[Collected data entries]
== Segment start ==
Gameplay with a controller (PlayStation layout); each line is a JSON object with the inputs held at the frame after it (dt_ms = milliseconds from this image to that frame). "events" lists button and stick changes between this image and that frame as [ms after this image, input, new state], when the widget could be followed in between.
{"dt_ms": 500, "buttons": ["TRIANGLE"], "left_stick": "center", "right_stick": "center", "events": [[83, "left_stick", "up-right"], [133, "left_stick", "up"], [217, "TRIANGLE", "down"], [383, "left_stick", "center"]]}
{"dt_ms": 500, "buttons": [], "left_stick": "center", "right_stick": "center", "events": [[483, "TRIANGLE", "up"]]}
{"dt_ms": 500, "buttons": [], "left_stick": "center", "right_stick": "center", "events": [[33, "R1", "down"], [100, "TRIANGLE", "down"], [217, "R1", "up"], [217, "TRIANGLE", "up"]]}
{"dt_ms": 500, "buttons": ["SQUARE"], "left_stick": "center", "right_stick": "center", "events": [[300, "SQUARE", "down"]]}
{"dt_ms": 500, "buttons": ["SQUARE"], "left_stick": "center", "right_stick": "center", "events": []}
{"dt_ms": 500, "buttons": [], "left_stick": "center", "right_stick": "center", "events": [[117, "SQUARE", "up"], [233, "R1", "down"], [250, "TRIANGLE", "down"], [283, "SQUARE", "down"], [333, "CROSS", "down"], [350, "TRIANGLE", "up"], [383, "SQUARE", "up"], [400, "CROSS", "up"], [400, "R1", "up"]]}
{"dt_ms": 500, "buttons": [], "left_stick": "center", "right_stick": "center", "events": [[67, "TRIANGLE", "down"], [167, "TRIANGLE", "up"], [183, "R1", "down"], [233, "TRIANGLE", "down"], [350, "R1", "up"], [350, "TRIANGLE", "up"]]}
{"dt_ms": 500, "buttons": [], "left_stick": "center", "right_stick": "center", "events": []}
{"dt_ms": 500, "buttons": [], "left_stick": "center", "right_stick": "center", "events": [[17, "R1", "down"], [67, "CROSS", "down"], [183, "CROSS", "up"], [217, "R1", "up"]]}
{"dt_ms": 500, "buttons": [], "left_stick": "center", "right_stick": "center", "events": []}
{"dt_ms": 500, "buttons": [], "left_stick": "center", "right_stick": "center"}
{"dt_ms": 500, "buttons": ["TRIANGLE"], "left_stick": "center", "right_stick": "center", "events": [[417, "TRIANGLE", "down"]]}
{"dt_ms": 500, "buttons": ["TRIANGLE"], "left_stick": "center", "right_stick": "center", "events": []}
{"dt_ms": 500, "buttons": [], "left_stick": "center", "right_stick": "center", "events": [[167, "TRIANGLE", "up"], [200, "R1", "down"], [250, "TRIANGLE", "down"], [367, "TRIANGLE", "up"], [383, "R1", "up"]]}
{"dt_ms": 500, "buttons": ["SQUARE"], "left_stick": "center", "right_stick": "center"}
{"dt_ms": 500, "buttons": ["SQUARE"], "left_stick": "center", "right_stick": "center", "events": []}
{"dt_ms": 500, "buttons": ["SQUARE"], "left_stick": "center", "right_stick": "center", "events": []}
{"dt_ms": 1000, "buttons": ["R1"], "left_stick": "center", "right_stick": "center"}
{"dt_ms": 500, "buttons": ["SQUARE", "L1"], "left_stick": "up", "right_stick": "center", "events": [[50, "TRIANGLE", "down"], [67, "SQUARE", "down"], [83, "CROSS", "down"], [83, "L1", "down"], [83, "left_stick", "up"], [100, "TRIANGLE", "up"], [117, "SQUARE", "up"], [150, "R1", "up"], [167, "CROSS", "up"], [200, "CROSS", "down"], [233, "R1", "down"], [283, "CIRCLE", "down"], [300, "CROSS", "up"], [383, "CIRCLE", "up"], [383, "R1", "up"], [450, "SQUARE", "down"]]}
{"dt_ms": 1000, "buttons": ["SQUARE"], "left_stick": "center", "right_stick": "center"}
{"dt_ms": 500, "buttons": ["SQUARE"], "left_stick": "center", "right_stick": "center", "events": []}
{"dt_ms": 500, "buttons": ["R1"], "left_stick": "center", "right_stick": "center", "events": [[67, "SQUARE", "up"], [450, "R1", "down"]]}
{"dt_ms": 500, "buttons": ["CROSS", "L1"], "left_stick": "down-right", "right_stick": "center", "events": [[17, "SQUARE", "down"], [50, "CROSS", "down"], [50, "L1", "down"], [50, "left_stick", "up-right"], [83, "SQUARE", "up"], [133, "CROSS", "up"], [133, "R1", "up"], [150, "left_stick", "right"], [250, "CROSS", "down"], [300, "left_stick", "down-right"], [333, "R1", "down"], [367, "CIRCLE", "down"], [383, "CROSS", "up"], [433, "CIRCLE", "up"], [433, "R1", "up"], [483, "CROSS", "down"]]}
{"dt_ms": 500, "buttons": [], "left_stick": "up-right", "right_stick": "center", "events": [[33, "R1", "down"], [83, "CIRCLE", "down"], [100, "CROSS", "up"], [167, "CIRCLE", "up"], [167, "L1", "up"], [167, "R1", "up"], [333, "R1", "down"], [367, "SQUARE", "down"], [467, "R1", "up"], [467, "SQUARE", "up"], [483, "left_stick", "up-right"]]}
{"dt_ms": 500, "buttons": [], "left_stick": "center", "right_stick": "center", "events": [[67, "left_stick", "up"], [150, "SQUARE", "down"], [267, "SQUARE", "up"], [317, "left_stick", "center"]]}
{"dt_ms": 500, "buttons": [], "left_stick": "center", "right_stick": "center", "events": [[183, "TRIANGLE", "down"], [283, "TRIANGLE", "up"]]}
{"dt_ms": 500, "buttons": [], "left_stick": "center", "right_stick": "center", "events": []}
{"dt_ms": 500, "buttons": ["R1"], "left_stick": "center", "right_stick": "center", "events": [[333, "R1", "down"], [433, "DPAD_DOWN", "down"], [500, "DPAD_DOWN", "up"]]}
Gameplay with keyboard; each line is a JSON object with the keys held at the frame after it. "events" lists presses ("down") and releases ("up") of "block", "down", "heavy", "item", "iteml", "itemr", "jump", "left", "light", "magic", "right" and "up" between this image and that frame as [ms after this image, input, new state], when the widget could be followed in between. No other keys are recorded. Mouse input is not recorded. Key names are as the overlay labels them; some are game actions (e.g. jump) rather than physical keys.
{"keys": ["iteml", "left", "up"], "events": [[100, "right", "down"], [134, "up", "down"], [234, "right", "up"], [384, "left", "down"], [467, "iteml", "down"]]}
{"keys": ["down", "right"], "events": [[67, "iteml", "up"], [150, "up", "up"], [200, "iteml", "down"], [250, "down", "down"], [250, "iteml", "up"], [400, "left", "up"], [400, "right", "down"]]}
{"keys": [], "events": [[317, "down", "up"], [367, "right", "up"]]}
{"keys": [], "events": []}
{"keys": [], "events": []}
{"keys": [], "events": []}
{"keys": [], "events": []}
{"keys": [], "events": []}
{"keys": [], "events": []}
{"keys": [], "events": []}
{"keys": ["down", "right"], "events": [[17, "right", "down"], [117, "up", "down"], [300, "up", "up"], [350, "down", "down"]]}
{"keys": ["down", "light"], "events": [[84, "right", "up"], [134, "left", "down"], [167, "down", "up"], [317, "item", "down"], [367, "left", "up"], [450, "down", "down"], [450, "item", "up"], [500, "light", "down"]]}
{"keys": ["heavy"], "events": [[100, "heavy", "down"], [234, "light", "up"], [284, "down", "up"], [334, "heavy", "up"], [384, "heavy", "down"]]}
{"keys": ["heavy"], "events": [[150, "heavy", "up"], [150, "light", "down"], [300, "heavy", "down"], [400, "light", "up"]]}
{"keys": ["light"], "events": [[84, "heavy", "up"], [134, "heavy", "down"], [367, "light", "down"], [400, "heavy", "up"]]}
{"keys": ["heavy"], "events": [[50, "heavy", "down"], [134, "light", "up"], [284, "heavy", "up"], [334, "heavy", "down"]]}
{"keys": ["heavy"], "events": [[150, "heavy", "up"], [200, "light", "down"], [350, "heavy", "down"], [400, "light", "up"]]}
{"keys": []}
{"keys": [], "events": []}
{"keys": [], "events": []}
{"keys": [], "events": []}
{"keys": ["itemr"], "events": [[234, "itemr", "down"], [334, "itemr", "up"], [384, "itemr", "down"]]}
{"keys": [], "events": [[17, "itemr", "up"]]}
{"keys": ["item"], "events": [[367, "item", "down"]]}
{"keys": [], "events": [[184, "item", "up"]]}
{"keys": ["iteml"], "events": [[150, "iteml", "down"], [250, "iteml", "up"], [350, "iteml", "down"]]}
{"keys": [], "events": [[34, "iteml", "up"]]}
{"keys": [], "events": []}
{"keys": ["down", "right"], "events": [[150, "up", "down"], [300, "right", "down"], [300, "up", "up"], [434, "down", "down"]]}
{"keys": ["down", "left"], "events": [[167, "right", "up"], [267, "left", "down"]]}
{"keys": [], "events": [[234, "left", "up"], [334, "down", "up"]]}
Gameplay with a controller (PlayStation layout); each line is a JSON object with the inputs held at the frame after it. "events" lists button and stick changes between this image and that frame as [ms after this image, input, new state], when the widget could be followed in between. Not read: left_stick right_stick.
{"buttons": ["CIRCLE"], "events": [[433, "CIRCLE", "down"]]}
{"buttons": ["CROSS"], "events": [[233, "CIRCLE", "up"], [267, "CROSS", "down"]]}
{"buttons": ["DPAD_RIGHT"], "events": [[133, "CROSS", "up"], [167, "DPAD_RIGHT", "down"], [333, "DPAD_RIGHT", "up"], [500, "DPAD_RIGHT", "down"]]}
== Segment end ==
:: EXERCISE AIM ::
In the lines above, find each one with "that" and list it.

:: SOLUTION FOR THIS PROBLEM ::
Gameplay with a controller (PlayStation layout); each line is a JSON object with the inputs held at the frame after it (dt_ms = milliseconds from this image to that frame). "events" lists button and stick changes between this image and that frame as [ms after this image, input, new state], when the widget could be followed in between.
Gameplay with keyboard; each line is a JSON object with the keys held at the frame after it. "events" lists presses ("down") and releases ("up") of "block", "down", "heavy", "item", "iteml", "itemr", "jump", "left", "light", "magic", "right" and "up" between this image and that frame as [ms after this image, input, new state], when the widget could be followed in between. No other keys are recorded. Mouse input is not recorded. Key names are as the overlay labels them; some are game actions (e.g. jump) rather than physical keys.
Gameplay with a controller (PlayStation layout); each line is a JSON object with the inputs held at the frame after it. "events" lists button and stick changes between this image and that frame as [ms after this image, input, new state], when the widget could be followed in between. Not read: left_stick right_stick.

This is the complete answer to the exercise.